Americans were not the only casualties; in fact, the terrorists killed many more who were related to them by blood or religion, including for instance Anwar Sadat. Nevertheless, for at least a generation, we were a special target. In April 1983, a suicide bomber in a pickup truck blew up our embassy in Beirut, killing 63 people, including the CIA’s director for the Middle East. Later that year, another truck bomber attacked the Marine barracks in Beirut, killing nearly 250, the biggest one-day loss of Marines since Iwo Jima. (We often forget the coordinated attack, six kilometers away and 20 seconds later, that killed 58 French paratroopers.) In April 1984, attackers bombed a restaurant near Torrejon, Spain, killing 18 airmen and wounding 83 people. A series of spectacular airline hijackings took place. The format was established in 1985, when two Hezbollah terrorists took over TWA Flight 847, en route from Athens to Rome, forcing it to Beirut. They held eight crewmembers and 145 passengers for 17 days, killed one captive, a US sailor, and released their hostages only after Israel freed 435 Lebanese and Palestinian prisoners. Four members of the Palestinian Liberation Front captured the Italian cruise liner Achille Lauro in October 1985, taking 700 hostages and murdering one American passenger before Egypt offered the terrorists safe haven. In 1993, a car bomb exploded in the underground garage of New York City’s World Trade Center, leaving six dead and a thousand wounded. In June 1996, a fuel truck carrying explosives blew up outside the Air Force’s Khobar Towers housing facility in Dhahran, Saudi Arabia, killing 19 airmen and injuring 515 others. In 1998, our embassies in Kenya and Tanzania were attacked, the death toll including 13 Americans and nearly 300 foreign nationals. In Aden harbor, in October 2000, a dinghy carrying explosives rammed the side of the USS Cole, killing 17 sailors and wounding 39. When, finally, this phase reached a climax with the second assault on the World Trade Center, on 11 September 2001, a president whose strengths did not include a deep understanding of modern history said the attack had “changed everything.”

***

Some things change; some do not.

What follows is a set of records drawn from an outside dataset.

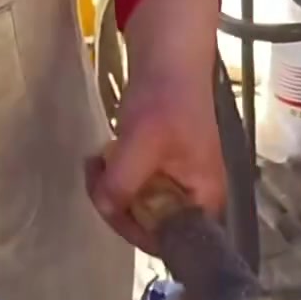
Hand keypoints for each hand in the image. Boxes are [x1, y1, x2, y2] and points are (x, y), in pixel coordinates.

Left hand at [88, 0, 226, 251]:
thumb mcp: (142, 143)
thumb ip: (123, 184)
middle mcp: (195, 200)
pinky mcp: (162, 171)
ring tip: (97, 162)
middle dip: (117, 206)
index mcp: (205, 201)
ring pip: (138, 207)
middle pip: (150, 226)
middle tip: (95, 175)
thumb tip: (105, 208)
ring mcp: (178, 185)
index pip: (170, 242)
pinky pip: (135, 188)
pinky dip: (116, 177)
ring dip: (112, 190)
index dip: (134, 231)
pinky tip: (104, 157)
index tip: (108, 206)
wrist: (168, 57)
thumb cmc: (166, 99)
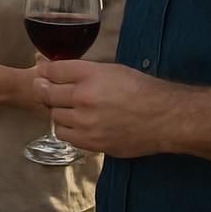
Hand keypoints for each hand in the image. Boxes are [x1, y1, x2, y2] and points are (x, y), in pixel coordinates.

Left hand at [34, 60, 172, 157]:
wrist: (165, 118)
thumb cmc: (141, 90)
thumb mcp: (112, 70)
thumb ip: (82, 70)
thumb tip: (53, 68)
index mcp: (91, 75)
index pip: (53, 70)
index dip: (46, 71)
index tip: (45, 73)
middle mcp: (85, 98)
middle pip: (47, 93)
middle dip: (47, 91)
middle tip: (54, 92)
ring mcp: (87, 123)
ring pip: (54, 116)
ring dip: (59, 112)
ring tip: (72, 109)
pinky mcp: (92, 142)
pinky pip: (65, 135)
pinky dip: (68, 129)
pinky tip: (78, 124)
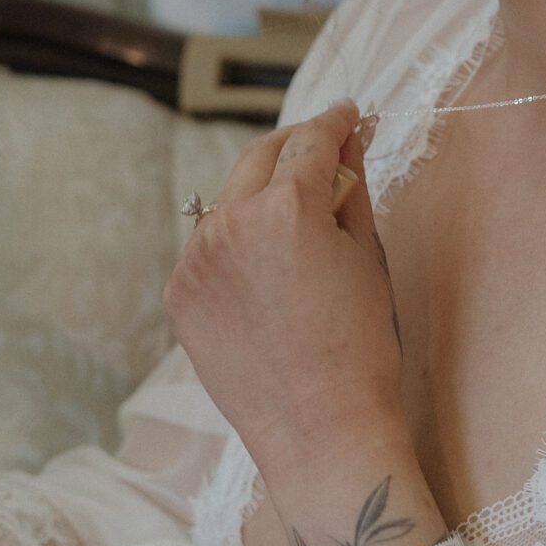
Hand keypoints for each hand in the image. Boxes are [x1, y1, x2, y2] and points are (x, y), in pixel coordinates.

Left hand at [164, 101, 404, 482]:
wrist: (320, 431)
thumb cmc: (359, 347)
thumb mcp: (365, 256)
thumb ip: (351, 188)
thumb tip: (349, 143)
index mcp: (287, 208)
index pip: (311, 140)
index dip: (335, 121)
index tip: (348, 115)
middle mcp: (232, 223)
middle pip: (261, 156)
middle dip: (294, 146)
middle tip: (323, 148)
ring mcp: (197, 260)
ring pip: (230, 200)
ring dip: (261, 194)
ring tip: (295, 217)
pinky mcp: (179, 294)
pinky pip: (209, 247)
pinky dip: (235, 242)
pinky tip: (264, 268)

Contemporary conflict of all kinds springs from the same ancient sources: cultural collision, territorial ambition, economic despair, religious fervor, political miscalculation. But the various modes of warfare differ markedly. By and large, my generation of military professionals trained for and thought about what one might call Type A war—modern war, featuring the clash of mechanized forces fielded by industrial states. We got quite good at this kind of war, but the main idea is pretty simple: the side with air superiority wins, a situation that, for now and maybe only temporarily, plays to our strengths.

Terrorists fight a different kind of war, a Type B war that is in some of its essentials postmodern and, like postmodernism itself, may not represent a coherent set of ideas. The context is an international setting in which power increasingly diffuses to individuals, gangs, corporations, and other nonstate actors, producing both a different sort of violence and a different sort of enemy. The violence can be very painful indeed but must be produced at relatively low cost because the Type B enemy will have little in the way of a treasury. In fact, he’ll probably have nothing to lose—no territory to protect, few important targets at risk, perhaps even no life worth living. We therefore cannot expect to deter, but will have to fight this enemy. And we will be unable to entice him to join us in battle since, to be successful, he must pick the time and place. In a way, even the mission, the very purpose for which we fight, must be different. Type A war presents the comparatively simple task of destroying the enemy. In Type B war we take on the much more complicated job of defeating him.